> EXTRAIT CHOISI:
○ ○ ○ ○ ○

Vous l’aurez compris : la paternité marche main dans la main avec le questionnement permanent, perpétuel et inarrêtable. Chaque minute est source d’interrogations auxquelles les réponses sont loin d’être évidentes. Il y a les petites questions du quotidien, banales et habituelles, relatives à TOUS les domaines de la vie. Il y a les plus importantes, sujettes à de longues (en majuscules) discussions et qui concernent les vacances, l’école, la garderie, la nourriture… Et puis, par-dessus tout, il y a les terribles, les angoissantes, les récurrentes : les questions existentielles nées des pensées morbides d’un Papa très (trop disent certains) soucieux de l’Avenir.

La paternité marche main dans la main avec le questionnement permanent, perpétuel et inarrêtable.

Dans ce monde qui semble devenir un peu plus fou chaque jour, où la violence se trouve presque banalisée, c’est la même pensée qui revient : “Mais dans quel monde vas-tu grandir ?”. Je cherche à ne pas me laisser gagner par la Peur, par l’Appréhension. Pourtant, cela est quasiment impossible. Ce qui se passe aujourd’hui là-bas pourrait très bien se passer demain ici. Ce qui a été évité de justesse hier pourrait très, finalement, arriver après-demain, en pleine conscience. Il faut apprendre à vivre avec ces Peurs, apprendre à les apprivoiser et tenter de s’appuyer sur elles pour (vous) construire de meilleurs lendemains.

○ ○ ○ ○ ○

> DONNÉES FOURNIES:
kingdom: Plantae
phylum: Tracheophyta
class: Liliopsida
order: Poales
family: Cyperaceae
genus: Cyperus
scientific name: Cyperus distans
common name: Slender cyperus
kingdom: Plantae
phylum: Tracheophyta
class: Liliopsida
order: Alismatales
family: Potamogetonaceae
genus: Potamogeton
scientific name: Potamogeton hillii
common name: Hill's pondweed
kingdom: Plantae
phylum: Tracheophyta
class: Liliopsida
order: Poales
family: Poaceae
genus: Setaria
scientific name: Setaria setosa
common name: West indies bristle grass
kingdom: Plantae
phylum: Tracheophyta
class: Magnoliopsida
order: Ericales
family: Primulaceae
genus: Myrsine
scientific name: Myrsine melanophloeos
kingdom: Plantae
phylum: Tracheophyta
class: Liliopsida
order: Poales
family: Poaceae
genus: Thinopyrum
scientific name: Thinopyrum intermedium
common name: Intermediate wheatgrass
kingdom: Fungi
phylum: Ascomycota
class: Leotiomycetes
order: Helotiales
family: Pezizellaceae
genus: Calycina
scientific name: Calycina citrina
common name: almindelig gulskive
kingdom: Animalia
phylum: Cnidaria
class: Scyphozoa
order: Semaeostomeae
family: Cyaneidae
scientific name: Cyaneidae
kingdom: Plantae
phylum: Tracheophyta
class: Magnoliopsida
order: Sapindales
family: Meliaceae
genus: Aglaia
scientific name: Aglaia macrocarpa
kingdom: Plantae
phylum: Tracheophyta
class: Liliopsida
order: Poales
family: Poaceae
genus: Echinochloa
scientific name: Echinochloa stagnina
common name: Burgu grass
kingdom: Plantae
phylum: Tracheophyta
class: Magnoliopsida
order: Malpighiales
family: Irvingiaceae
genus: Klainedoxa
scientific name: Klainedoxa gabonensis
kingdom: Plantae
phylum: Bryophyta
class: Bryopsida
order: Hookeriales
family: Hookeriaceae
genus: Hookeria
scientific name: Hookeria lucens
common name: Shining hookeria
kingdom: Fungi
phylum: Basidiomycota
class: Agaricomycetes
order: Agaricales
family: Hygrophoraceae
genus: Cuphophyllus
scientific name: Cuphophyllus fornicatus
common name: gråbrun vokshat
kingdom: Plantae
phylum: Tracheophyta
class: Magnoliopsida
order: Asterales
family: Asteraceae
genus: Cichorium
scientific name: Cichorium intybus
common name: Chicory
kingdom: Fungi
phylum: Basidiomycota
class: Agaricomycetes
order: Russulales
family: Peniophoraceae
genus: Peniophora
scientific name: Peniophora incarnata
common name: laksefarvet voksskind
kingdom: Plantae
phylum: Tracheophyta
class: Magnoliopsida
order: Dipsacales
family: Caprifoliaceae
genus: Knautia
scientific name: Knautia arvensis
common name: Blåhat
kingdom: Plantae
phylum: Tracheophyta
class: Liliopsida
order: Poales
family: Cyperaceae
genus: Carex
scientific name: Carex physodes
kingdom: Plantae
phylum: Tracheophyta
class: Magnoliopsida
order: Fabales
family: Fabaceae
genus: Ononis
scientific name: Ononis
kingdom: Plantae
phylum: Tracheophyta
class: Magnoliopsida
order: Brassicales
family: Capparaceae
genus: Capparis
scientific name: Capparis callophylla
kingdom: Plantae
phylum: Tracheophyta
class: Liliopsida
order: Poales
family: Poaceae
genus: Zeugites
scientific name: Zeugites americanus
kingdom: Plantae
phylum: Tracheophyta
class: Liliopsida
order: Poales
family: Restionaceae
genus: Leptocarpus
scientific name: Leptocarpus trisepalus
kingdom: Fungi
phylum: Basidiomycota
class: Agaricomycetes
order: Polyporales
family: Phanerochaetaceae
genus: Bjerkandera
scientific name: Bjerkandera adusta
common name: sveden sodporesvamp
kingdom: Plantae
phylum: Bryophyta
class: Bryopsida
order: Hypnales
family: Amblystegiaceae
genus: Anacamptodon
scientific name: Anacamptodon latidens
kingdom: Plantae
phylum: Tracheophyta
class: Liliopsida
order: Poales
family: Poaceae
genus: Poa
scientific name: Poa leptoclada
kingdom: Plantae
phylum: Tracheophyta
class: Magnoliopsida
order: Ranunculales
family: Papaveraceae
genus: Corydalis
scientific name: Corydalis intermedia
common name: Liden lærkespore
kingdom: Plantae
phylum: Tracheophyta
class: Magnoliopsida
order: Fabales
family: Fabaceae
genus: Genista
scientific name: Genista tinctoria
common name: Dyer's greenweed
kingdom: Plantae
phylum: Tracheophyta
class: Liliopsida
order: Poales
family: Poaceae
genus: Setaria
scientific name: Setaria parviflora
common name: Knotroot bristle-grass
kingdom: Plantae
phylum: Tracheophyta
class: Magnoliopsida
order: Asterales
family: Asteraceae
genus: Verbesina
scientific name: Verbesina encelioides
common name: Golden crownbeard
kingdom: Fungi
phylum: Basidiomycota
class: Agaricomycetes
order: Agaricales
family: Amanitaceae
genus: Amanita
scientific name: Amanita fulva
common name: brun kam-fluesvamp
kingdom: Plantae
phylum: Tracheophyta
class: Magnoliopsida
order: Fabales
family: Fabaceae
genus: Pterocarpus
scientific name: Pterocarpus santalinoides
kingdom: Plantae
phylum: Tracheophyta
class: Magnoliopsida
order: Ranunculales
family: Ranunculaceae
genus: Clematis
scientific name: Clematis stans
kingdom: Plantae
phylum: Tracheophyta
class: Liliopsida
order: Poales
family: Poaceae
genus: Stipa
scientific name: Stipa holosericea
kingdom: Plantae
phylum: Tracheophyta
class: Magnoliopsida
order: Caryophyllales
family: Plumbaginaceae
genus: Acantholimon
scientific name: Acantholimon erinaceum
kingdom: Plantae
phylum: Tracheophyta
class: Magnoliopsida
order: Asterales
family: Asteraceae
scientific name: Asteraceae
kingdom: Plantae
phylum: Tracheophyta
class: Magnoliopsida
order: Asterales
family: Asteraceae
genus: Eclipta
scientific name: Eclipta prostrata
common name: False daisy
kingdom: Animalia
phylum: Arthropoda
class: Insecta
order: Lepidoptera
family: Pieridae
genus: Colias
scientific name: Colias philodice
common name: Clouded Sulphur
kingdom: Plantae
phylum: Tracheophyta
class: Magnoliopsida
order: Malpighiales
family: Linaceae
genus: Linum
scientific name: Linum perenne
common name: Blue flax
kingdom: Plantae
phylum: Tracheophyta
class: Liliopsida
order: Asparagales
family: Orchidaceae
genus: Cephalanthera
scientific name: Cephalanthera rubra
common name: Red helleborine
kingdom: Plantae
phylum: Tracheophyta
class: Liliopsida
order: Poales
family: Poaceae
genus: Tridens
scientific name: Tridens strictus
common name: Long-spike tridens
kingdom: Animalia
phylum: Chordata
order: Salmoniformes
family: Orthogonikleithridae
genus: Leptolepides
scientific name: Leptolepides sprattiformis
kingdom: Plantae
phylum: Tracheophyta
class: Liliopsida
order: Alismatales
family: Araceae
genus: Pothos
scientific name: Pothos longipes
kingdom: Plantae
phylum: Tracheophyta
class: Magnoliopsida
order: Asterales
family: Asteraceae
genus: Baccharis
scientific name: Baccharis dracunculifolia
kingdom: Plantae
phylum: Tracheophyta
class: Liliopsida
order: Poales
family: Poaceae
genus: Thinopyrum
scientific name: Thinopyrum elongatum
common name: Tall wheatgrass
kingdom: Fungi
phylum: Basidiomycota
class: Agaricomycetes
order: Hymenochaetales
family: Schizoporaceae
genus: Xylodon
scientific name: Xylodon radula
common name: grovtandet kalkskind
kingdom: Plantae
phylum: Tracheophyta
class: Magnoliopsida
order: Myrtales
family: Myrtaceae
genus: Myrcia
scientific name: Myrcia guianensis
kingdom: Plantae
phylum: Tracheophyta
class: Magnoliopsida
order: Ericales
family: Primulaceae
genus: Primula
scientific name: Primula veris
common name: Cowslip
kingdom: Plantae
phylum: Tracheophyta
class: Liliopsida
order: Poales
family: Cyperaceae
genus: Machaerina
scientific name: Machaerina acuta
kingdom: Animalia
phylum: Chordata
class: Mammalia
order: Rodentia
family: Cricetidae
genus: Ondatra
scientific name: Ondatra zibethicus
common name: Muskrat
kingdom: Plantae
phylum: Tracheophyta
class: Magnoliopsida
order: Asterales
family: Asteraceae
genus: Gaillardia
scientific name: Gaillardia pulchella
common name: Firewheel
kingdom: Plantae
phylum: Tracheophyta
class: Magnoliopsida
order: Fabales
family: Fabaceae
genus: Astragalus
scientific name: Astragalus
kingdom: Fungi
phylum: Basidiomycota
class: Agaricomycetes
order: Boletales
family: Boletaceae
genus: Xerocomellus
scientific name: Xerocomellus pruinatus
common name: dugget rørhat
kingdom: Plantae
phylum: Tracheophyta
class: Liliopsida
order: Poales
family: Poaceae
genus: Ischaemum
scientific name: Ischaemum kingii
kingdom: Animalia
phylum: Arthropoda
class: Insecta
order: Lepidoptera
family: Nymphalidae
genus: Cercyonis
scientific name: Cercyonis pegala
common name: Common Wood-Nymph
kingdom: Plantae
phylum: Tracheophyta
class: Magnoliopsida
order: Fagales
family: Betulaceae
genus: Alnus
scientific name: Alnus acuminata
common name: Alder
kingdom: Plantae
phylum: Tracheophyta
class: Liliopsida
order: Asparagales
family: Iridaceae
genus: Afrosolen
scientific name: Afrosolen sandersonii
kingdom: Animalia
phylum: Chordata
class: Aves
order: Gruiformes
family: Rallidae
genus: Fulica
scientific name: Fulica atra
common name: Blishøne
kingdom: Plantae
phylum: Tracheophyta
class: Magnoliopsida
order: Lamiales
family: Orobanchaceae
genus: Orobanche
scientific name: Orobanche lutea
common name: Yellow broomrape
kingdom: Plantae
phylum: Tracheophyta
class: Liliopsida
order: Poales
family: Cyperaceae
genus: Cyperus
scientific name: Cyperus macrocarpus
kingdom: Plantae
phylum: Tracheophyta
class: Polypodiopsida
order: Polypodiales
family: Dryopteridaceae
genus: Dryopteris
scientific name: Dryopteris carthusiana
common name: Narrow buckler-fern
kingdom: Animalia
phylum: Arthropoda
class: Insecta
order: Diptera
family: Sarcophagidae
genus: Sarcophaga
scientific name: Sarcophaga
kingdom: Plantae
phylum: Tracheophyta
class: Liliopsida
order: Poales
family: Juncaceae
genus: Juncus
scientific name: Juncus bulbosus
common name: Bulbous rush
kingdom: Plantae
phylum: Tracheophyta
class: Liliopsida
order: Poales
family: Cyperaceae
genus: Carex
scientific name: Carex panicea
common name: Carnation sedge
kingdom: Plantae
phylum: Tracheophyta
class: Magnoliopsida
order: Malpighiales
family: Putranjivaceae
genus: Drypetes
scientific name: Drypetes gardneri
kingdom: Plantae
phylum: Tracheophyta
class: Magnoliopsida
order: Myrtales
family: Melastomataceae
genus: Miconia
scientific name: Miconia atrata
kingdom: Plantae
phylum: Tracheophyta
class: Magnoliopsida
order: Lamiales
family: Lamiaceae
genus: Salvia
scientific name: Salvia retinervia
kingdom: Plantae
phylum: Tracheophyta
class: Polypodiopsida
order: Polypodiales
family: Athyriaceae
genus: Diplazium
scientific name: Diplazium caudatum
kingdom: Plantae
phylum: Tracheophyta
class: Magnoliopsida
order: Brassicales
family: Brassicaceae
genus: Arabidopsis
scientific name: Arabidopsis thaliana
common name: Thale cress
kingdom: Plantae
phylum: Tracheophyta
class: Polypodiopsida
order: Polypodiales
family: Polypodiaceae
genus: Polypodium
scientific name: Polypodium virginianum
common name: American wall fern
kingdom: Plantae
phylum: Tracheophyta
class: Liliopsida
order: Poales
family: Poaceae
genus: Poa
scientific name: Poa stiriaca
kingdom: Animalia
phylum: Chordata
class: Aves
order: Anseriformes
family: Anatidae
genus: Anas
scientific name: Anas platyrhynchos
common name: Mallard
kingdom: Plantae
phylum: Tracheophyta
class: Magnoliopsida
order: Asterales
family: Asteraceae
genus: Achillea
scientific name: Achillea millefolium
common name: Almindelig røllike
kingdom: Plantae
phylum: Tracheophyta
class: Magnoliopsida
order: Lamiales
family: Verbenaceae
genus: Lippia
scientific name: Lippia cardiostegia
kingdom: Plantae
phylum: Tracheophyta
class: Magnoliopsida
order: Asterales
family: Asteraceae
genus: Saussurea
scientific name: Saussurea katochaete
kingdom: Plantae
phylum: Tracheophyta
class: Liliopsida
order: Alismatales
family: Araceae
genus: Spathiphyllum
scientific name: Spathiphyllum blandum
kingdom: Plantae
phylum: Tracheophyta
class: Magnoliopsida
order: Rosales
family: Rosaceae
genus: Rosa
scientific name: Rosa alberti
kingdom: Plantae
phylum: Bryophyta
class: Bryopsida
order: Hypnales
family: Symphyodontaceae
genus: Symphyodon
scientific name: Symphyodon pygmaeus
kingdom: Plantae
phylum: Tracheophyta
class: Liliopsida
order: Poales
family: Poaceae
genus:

○ ○ ○ ○ ○

> VOTRE TRAVAIL:
1. Citez, dans l'extrait sur la paternité, le passage allant de « Dans ce monde » jusqu'à « de meilleurs lendemains. ».
2. D'après l'extrait sur la paternité, pourquoi est-il quasiment impossible de ne pas se laisser gagner par la Peur ? Répondez en une à trois phrases.

> CORRIGÉS DÉTAILLÉS:
1.
Dans ce monde qui semble devenir un peu plus fou chaque jour, où la violence se trouve presque banalisée, c’est la même pensée qui revient : “Mais dans quel monde vas-tu grandir ?”. Je cherche à ne pas me laisser gagner par la Peur, par l’Appréhension. Pourtant, cela est quasiment impossible. Ce qui se passe aujourd’hui là-bas pourrait très bien se passer demain ici. Ce qui a été évité de justesse hier pourrait très, finalement, arriver après-demain, en pleine conscience. Il faut apprendre à vivre avec ces Peurs, apprendre à les apprivoiser et tenter de s’appuyer sur elles pour (vous) construire de meilleurs lendemains.

2. Ce qui se passe aujourd'hui là-bas pourrait très bien se passer demain ici. Le monde semble en effet devenir un peu plus fou chaque jour, et la violence y paraît presque banalisée.